When LoRA Betrays: Backdooring Text-to-Image Models by Masquerading as Benign Adapters

arXiv cs.CV / 4/27/2026

💬 OpinionSignals & Early TrendsModels & Research

共有:

Key Points

The paper introduces “Masquerade-LoRA (MasqLoRA),” a systematic attack method that uses a standalone LoRA adapter to stealthily backdoor text-to-image diffusion models.
By keeping the base model frozen and training only low-rank adapter weights with a small set of trigger word–target image pairs, the attacker creates a malicious adapter that is behaviorally indistinguishable from a benign LoRA until activated.
The backdoor works via a hidden cross-modal mapping: when a specific text trigger and the malicious LoRA are used, the model outputs a predefined visual result.
Experiments show the attack can be trained with minimal overhead and reaches a very high attack success rate of 99.8%, indicating a serious risk for the LoRA-heavy open sharing ecosystem.
The authors argue the AI supply chain needs urgent, dedicated defenses tailored to modular adapter-based workflows like LoRA sharing.

Abstract

Low-Rank Adaptation (LoRA) has emerged as a leading technique for efficiently fine-tuning text-to-image diffusion models, and its widespread adoption on open-source platforms has fostered a vibrant culture of model sharing and customization.

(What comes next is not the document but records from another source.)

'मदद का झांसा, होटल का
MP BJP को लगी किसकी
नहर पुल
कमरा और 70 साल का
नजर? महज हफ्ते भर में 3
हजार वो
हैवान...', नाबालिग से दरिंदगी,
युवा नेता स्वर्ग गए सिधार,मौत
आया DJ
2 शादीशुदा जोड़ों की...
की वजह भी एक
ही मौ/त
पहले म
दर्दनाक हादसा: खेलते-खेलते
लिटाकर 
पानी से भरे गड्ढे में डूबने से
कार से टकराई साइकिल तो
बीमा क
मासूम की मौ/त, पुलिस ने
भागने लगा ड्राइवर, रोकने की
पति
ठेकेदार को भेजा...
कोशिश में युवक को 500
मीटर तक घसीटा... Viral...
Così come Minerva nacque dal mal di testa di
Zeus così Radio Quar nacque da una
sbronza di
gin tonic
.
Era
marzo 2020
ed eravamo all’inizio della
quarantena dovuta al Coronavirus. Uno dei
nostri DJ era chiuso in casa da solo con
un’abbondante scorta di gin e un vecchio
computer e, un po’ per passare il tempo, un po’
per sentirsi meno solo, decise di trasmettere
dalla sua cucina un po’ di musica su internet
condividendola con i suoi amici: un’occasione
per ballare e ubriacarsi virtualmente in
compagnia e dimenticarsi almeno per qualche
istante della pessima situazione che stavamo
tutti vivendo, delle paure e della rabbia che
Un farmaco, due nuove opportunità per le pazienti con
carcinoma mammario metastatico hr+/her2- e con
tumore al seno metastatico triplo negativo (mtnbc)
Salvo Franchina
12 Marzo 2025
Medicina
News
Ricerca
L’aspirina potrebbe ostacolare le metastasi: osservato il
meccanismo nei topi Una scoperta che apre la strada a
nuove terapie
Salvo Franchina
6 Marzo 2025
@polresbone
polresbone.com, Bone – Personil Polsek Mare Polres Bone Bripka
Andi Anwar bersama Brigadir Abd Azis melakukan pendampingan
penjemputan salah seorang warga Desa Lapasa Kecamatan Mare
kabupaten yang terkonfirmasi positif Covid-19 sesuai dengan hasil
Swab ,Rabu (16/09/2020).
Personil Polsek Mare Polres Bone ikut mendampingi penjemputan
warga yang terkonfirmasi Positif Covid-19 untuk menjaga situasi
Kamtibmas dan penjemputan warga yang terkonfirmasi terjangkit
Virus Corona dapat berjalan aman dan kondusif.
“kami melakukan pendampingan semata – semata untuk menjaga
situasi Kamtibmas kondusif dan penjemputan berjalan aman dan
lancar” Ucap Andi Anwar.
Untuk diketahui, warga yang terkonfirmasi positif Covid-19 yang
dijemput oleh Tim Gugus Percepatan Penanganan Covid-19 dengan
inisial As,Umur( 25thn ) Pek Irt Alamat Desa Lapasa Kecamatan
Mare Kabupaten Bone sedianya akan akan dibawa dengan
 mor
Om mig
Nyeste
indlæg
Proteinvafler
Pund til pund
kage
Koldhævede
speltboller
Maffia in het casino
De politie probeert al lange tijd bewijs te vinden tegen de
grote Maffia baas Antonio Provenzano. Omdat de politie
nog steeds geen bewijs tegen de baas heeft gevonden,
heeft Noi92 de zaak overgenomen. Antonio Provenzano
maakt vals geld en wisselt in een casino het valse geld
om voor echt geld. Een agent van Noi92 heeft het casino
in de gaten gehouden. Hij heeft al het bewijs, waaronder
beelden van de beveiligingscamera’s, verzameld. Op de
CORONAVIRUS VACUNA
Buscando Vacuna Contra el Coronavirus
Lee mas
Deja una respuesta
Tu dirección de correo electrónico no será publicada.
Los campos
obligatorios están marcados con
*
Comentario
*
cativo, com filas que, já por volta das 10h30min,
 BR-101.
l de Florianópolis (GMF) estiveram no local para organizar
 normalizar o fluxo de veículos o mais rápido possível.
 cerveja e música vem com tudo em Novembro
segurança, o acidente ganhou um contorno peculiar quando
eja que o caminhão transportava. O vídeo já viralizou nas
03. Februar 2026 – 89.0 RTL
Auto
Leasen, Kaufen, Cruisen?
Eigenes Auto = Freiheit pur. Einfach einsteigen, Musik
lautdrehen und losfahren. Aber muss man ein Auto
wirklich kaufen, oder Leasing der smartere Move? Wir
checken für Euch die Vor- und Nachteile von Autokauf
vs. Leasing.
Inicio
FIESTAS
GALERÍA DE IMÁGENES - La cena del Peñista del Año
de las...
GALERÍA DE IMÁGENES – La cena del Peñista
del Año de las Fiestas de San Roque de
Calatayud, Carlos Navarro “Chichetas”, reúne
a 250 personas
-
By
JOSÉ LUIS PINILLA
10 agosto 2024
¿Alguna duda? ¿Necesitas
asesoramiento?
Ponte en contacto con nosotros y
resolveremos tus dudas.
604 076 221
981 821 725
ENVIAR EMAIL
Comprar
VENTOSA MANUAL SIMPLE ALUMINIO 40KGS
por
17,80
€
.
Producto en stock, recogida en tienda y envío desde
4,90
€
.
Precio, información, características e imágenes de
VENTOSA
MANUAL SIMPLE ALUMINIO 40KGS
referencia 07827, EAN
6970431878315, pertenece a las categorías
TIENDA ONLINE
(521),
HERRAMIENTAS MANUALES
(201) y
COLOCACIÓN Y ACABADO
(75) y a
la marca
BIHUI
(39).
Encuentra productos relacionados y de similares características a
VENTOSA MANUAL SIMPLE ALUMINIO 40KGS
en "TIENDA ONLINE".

However, the same modular and plug-and-play flexibility that makes LoRA appealing also introduces a broader attack surface. To highlight this risk, we propose Masquerade-LoRA (MasqLoRA), the first systematic attack framework that leverages an independent LoRA module as the attack vehicle to stealthily inject malicious behavior into text-to-image diffusion models. MasqLoRA operates by freezing the base model parameters and updating only the low-rank adapter weights using a small number of "trigger word-target image" pairs. This enables the attacker to train a standalone backdoor LoRA module that embeds a hidden cross-modal mapping: when the module is loaded and a specific textual trigger is provided, the model produces a predefined visual output; otherwise, it behaves indistinguishably from the benign model, ensuring the stealthiness of the attack. Experimental results demonstrate that MasqLoRA can be trained with minimal resource overhead and achieves a high attack success rate of 99.8%. MasqLoRA reveals a severe and unique threat in the AI supply chain, underscoring the urgent need for dedicated defense mechanisms for the LoRA-centric sharing ecosystem.